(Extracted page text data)
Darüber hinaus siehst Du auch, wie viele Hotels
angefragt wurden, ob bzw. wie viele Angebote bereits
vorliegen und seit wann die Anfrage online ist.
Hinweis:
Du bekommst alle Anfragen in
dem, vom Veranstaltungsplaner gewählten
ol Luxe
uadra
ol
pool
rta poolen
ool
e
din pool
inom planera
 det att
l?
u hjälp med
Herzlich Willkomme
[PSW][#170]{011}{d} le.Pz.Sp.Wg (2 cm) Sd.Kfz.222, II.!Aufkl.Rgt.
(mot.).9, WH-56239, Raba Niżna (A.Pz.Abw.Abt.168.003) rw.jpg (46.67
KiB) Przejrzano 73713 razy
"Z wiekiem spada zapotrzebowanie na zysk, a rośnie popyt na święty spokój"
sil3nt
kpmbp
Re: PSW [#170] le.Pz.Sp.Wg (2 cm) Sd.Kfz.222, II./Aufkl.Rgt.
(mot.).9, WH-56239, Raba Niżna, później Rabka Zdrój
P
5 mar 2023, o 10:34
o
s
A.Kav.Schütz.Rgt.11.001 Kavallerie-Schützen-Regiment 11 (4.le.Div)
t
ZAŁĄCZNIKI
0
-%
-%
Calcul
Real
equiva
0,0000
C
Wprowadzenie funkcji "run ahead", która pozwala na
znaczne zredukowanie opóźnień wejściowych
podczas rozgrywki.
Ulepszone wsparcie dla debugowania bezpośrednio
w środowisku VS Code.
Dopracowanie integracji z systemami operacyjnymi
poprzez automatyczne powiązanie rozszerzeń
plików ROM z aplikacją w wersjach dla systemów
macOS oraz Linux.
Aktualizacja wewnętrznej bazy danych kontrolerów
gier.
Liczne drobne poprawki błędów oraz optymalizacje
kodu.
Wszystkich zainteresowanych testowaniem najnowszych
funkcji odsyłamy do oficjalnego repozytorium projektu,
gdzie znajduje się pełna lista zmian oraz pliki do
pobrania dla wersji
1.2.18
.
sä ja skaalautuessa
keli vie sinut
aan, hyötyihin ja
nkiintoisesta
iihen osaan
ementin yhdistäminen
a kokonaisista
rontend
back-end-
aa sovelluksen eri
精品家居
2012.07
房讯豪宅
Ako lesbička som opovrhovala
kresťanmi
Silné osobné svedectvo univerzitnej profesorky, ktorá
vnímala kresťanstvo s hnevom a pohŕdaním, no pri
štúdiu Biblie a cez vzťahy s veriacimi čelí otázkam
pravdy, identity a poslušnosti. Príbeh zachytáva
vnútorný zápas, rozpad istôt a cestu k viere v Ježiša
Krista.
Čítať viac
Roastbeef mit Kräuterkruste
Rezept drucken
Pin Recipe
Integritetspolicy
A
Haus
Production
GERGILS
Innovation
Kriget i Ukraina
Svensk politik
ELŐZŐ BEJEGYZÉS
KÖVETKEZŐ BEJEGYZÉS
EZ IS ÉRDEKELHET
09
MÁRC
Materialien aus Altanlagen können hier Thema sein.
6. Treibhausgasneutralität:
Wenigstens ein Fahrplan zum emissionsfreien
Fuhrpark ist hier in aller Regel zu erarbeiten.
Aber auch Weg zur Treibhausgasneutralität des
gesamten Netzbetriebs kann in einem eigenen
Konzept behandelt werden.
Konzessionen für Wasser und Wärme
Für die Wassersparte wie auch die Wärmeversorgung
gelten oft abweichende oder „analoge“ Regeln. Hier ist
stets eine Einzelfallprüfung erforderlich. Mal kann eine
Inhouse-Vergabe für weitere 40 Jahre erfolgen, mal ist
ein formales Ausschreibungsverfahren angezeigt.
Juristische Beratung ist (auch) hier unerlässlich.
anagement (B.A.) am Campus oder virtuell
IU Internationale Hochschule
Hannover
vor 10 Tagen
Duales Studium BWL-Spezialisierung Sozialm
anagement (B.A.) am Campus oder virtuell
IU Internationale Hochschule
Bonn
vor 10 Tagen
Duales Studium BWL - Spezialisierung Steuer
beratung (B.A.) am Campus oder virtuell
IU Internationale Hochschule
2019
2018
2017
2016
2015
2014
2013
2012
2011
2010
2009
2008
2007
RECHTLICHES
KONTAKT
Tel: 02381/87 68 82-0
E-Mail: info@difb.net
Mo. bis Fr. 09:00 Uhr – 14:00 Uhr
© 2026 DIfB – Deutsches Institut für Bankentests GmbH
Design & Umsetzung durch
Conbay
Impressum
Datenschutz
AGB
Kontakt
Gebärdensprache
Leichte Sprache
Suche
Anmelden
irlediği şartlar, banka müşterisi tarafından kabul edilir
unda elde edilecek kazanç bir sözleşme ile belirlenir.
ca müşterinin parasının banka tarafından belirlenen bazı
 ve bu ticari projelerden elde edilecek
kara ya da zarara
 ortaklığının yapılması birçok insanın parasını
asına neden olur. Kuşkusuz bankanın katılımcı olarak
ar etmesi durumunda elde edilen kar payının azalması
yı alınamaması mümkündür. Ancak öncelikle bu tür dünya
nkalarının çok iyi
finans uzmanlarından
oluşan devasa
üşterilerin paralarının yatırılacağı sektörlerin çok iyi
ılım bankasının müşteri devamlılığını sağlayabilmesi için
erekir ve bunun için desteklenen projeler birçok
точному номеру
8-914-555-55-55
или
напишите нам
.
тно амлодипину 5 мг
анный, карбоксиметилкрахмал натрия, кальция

Required action -> Reproduce each line of the data containing the word "Aufkl".

Exercise result ->
[PSW][#170]{011}{d} le.Pz.Sp.Wg (2 cm) Sd.Kfz.222, II.!Aufkl.Rgt.
Re: PSW [#170] le.Pz.Sp.Wg (2 cm) Sd.Kfz.222, II./Aufkl.Rgt.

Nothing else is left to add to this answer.